Como se observa, en todo este debate, presentado a veces como un asunto de simple tolerancia a la diversidad o como una rencilla pasional, se esconde una discrepancia final acerca de la manera en que los seres humanos se conciben a sí mismos, si acaso como entes teleguiados por un designio que está más allá de su voluntad (un designio que pueden desobedecer, sin duda, pero a cambio de pagar un alto precio) o si, en cambio, como seres cuyo quehacer está entregado a la voluntad de cada cual, dando como resultado una improvisación que toca a mil puertas (donde, por lo mismo, la diversidad es la regla).

¿Cuál de esos puntos de vista es el correcto?

No tiene mucho sentido preguntarse cuál de esos puntos de vista es verdadero y cuál, en cambio, falso.

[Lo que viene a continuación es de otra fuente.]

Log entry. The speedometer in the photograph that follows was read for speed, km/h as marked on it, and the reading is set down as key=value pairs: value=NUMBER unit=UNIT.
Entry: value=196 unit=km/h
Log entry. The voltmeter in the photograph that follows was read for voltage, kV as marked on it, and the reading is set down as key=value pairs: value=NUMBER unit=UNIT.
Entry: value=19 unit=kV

Para saberlo habría que adoptar la perspectiva que algún filósofo denomina la del Ojo de Dios, y ser capaz de ver al mismo tiempo el desenvolvimiento de la especie humana y el telos de la naturaleza, y apreciar de esa forma en qué punto coinciden y en cuál divergen.

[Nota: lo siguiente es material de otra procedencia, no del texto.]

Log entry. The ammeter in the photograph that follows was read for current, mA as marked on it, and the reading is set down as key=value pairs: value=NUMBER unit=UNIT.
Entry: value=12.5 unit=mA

Por eso parece mejor adoptar un punto de vista más modesto (la filosofía lo llamaría trascendental) y preguntarse cuál de esas dos convicciones es la que, sin que sus partícipes a veces lo adviertan, subyace a la sociedad abierta. ¿Cómo debieran concebirse los seres humanos para que las instituciones democráticas -en las que tanto los partidarios como los opositores del «Bus de la libertad» creen- tengan sentido?

La respuesta es obvia.

Si la biología fuera un destino, si cada uno estuviera atado a un fin que lo excede, a un propósito que lo guía y en cuya definición en última instancia no participó, si cada ser humano tuviera inscrita en su cuerpo la forma en que habrá de comportarse y relacionarse con otros, si hubiera una sola senda de la que ninguno debiera apartarse, entonces la libertad civil carecería de todo sentido y equivaldría a decirles a los seres humanos que pueden decidir cómo quieren vivir su vida solo para revelarles, cuando ellos comenzaran a ejercitarla, que no, que en realidad no era más que otra broma cruel.

Por eso si los partidarios del «Bus de la libertad» tuvieran razón, las instituciones de la democracia, la autonomía de los ciudadanos, la privacidad y las libertades civiles -incluida la libertad que ese bus ejercitó esta semana- carecerían de sentido y serían una simple simulación de la libertad.